I attended a very interesting session on Word of Mouth (WOM) this morning at ACR titled "What Drives Word of Mouth: A Multi-disciplinary Perspective". I'm sure the buzzphrase "media of the masses" is old news to many, but I appreciated the twist on mass media as a corporate vocabulary rendering of "user generated content" and long tail many to many communications.
It's challenging to summarize the results directly, so I'll cherry pick some of the more concise insights. If you only take one thing away from this post, realize that word of mouth marketing was challenging to study prior to the internet. It's now something that can be quantified and, potentially, manipulated.
Novelty and originality may generate buzz, but usefulness trumps all.
Heck, a Technorati buzz chart showed up in one of the presentations.

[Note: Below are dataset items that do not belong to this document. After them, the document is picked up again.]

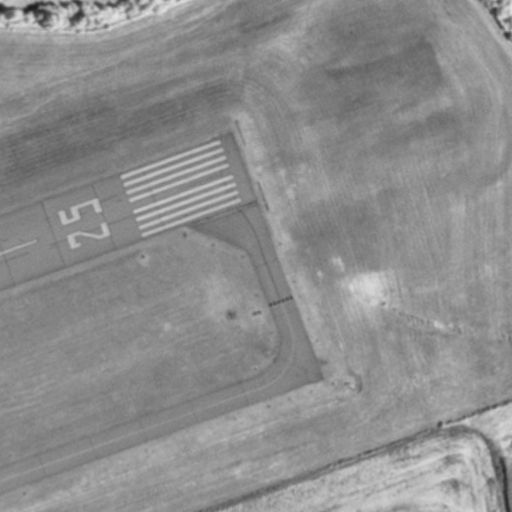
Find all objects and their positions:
airport runway: (121, 207)
airport: (256, 256)
airport taxiway: (252, 389)
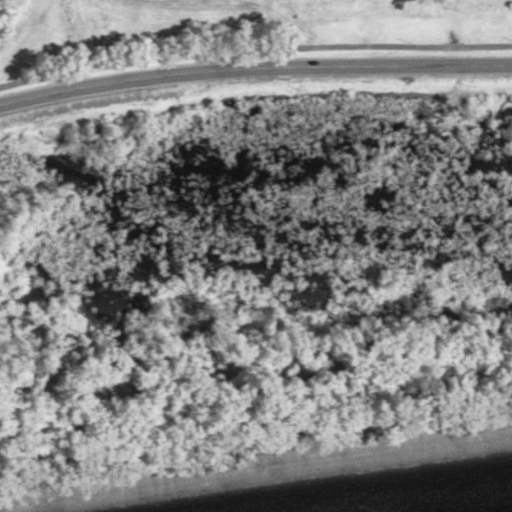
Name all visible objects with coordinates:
road: (254, 47)
road: (254, 65)
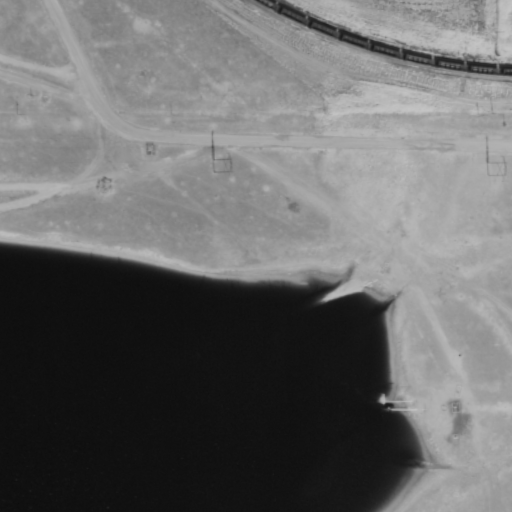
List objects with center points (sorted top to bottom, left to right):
railway: (377, 52)
power plant: (256, 56)
power tower: (210, 165)
power tower: (483, 167)
power plant: (255, 312)
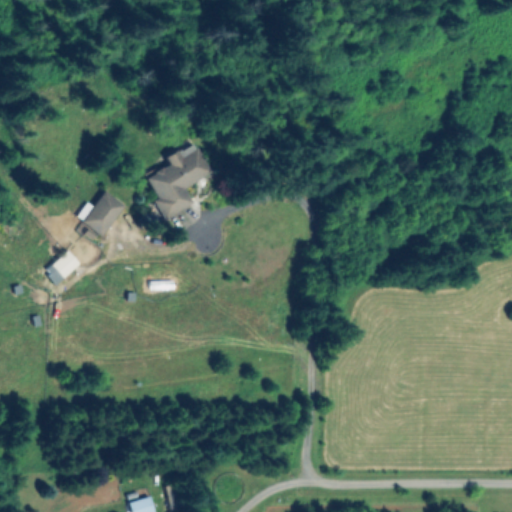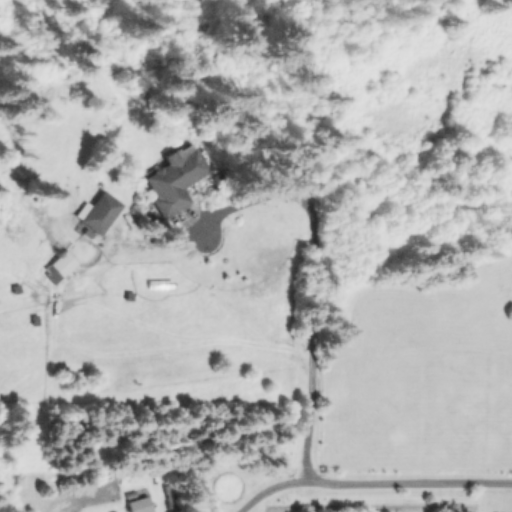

The first study, "The Different Roles of Product Originality and Usefulness in Generatoring Word of Mouth" by Moldovan, Chattopadhyay, and Goldberg, showed that across a range of laboratory experiments and a real world look at products, originality drives the amount of word of mouth activity, but usefulness is still the key determinant of market share and of the polarity of commentary. In other words, you may be able to get people to talk about a novel product, but if it's not useful, the commentary won't be especially productive. This may not seem counter-intuitive, but to be able to reproduce it in the lab and across numerous product histories shows that even marketing can't trump usability.
Positive word of mouth outnumbers negative by 3 to 1.
The 2nd study, "Opening the Black Box of Buzzing Bloggers" (Kozinets, De Valck, Wilner, & Wojnicki) looked at a case of a company distributing a gadget to a set of bloggers. The bloggers were given the device and asked to talk about the product. In general, sponsorship generated a different type of buzz than organic word of mouth. While 80% of the bloggers wrote about the product, they typically included a least one thing they didn't like.
The final study is too deep for casual summary but the presenter did reference a very tangible and well established finding: positive word of mouth outweighs negative across numerous research projects and cultures 3 to 1 (East, Hammond, & Wright in IJRM 2007). This contrasts only slightly with the first study, and suggests to me that if you've got something useful to promote, do everything you can to drum up word of mouth. The odds are in your favor.